Mythologie - viervoudige godin

Wie zich verdiept in symbolen en of archetypische patronen, verbaast zich, ondanks een rijkdom aan culturele verscheidenheid over de nodige karakteristieke structuren die ze met elkaar delen. Men spreekt in dit verband dan ook niet voor niets over archetypische patronen. Binnen artesS verband houden we ons bezig met de aard en herkomst van deze patronen, aangezien we kwalitatieve systeem dynamiek deels hebben voortgebouwd op het mythische erfgoed, gerelateerd aan het mythische paradigma en het gegeven dat een bepaalde beeldstructuur niet zonder zin en betekenis is, bijgevolg kan men een beeldveld en of symbool omtalen naar een begrippelijk domein. Derhalve zoeken we in het functionele paradigma middels de grammaticale structuur van een beeldveld naar een synthese tussen begrip en beeld, naar een synthese tussen het ontologische en het mythische paradigma. Dit is op talloze wijzen te illustreren gegeven de enorme rijkdom aan overgeleverde symboliek uit het mythische paradigma.

Op deze pagina vindt U slechts een summiere schets betreffende de enorme rijkdom aangaande het archetype van de godin en of het vrouwelijke, de anima in iedere mens en in het bijzonder in elke vrouw en elke man. Ineke Bergman geeft in Godinnen van eigen bodem, daar een illustratief exposé over. In elk woordenboek betreffende symbolen en symboliek onder andere kunt U nog meer vinden over dit thema. Ter illustratie hebben we wat daar beschreven staat vorm gegeven in een dynagram, over het dynagram wordt elders op deze website meer uitleg gegeven.

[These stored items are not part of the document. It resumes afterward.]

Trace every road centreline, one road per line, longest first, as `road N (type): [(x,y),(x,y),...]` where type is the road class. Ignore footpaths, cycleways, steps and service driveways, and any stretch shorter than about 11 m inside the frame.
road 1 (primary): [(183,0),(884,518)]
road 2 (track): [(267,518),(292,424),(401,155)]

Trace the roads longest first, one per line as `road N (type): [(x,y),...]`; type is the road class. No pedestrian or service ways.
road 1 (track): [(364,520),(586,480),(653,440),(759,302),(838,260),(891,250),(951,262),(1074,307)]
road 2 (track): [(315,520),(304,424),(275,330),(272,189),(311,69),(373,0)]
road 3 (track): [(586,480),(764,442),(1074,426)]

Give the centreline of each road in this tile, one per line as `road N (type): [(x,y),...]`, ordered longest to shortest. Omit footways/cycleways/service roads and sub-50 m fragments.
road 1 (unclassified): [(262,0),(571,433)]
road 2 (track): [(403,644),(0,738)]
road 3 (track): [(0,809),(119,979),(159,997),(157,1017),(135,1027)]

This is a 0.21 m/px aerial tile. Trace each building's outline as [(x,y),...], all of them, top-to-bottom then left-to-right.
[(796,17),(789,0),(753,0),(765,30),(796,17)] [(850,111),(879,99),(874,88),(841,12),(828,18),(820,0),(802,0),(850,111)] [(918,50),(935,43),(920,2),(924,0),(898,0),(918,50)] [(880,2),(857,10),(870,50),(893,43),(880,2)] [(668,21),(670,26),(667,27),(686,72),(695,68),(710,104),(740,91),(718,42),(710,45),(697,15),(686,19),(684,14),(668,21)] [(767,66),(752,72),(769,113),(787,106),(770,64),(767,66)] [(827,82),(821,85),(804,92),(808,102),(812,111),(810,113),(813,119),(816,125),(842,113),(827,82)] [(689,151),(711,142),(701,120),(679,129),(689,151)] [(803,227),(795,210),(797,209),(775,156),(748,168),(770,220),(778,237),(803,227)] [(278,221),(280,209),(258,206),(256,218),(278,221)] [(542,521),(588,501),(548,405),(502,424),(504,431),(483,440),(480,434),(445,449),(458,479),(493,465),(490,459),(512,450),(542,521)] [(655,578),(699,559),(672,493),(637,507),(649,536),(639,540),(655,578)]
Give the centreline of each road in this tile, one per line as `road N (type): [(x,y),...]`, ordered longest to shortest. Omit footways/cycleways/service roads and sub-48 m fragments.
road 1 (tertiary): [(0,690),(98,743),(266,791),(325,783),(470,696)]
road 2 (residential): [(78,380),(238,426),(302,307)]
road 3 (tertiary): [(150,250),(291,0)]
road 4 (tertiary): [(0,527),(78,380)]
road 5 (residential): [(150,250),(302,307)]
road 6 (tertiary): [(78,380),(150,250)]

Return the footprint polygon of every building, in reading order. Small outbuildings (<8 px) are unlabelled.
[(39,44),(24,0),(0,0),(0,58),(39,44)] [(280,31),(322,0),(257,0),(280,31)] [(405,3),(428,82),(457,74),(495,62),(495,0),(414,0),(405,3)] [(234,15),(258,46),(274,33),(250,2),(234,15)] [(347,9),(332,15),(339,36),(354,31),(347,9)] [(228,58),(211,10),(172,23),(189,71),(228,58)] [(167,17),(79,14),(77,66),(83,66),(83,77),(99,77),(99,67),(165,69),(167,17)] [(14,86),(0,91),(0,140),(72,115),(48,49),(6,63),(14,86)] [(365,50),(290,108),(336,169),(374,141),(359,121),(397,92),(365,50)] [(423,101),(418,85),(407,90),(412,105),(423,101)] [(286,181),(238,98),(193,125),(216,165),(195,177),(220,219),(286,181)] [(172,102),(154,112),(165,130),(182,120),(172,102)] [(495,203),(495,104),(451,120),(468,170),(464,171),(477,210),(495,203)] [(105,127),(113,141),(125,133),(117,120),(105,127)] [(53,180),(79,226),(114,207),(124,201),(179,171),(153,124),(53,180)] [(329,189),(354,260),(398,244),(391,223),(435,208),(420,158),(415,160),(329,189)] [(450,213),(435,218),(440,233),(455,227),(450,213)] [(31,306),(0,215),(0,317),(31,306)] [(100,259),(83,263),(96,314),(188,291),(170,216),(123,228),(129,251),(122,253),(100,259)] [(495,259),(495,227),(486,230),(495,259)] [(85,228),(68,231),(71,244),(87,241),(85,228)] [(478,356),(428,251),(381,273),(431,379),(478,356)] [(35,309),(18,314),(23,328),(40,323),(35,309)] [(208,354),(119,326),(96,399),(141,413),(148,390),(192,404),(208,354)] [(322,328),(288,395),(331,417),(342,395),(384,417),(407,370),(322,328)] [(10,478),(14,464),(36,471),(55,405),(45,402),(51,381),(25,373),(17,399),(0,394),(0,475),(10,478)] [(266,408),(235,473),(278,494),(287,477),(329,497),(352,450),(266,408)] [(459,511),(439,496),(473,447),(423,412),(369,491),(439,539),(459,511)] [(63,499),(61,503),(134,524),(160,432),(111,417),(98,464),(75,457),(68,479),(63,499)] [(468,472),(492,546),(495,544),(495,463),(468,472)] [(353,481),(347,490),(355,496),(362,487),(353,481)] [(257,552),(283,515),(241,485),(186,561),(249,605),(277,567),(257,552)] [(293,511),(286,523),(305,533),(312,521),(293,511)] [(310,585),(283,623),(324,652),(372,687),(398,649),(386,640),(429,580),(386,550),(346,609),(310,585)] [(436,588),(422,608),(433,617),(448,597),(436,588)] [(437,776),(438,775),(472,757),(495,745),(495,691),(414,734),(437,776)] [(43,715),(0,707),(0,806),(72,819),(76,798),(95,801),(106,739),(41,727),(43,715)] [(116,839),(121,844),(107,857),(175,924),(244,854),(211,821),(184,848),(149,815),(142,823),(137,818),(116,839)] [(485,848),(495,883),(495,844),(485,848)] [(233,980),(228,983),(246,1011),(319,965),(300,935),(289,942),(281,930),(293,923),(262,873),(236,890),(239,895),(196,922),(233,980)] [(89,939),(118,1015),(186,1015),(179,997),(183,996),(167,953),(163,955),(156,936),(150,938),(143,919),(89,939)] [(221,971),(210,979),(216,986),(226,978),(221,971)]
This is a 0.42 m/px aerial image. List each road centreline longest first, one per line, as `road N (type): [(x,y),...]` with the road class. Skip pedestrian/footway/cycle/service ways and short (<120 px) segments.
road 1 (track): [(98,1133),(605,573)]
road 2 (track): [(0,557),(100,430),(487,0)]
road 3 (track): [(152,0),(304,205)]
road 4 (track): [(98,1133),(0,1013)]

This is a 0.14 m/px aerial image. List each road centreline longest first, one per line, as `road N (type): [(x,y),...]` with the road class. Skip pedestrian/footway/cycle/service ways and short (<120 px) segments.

Afhankelijk van de insteek kan de symboliek betreffende do godin zowel drieledig als vierledig uitgewerkt worden, het onderscheid tussen een drieledige en een vierledige systematiek berust grofweg op de dynamiek tussen het geestelijke en het stoffelijke domein. In vele dynagrammen symbolisch weergegeven in de dynamiek tussen hemel en aarde, geest en stof, uit te werken in een polaire complementaire en drieledige dynamiek. Het drieledige staat voor het actieve beginsel en het twee of vierledige staat voor het passieve beginsel, in de Chinese terminologie van de KING WEN bijvoorbeeld in de dynamiek tussen het scheppende en het ontvangende, respectievelijk tussen hemel en aarde met in hun midden de mens als bemiddelaar tussen die twee dimensies in hun metaforen Yang en Yin..

Kijken we naar het archetype van de godin, dan zien we, dat ze veelal gerelateerd wordt aan de seizoenen van het jaarverloop, in dit voorbeeld een vierledige structuur: lente / zomer / herfst / winter. Het verloop van de seizoenen vindt in de tijd plaats, vandaar dat we ze doorgaans positioneren in een tijdruimte, in deze een dynagram. We geven, kijkend naar bovenstaande dynagram, ze als volgt weer.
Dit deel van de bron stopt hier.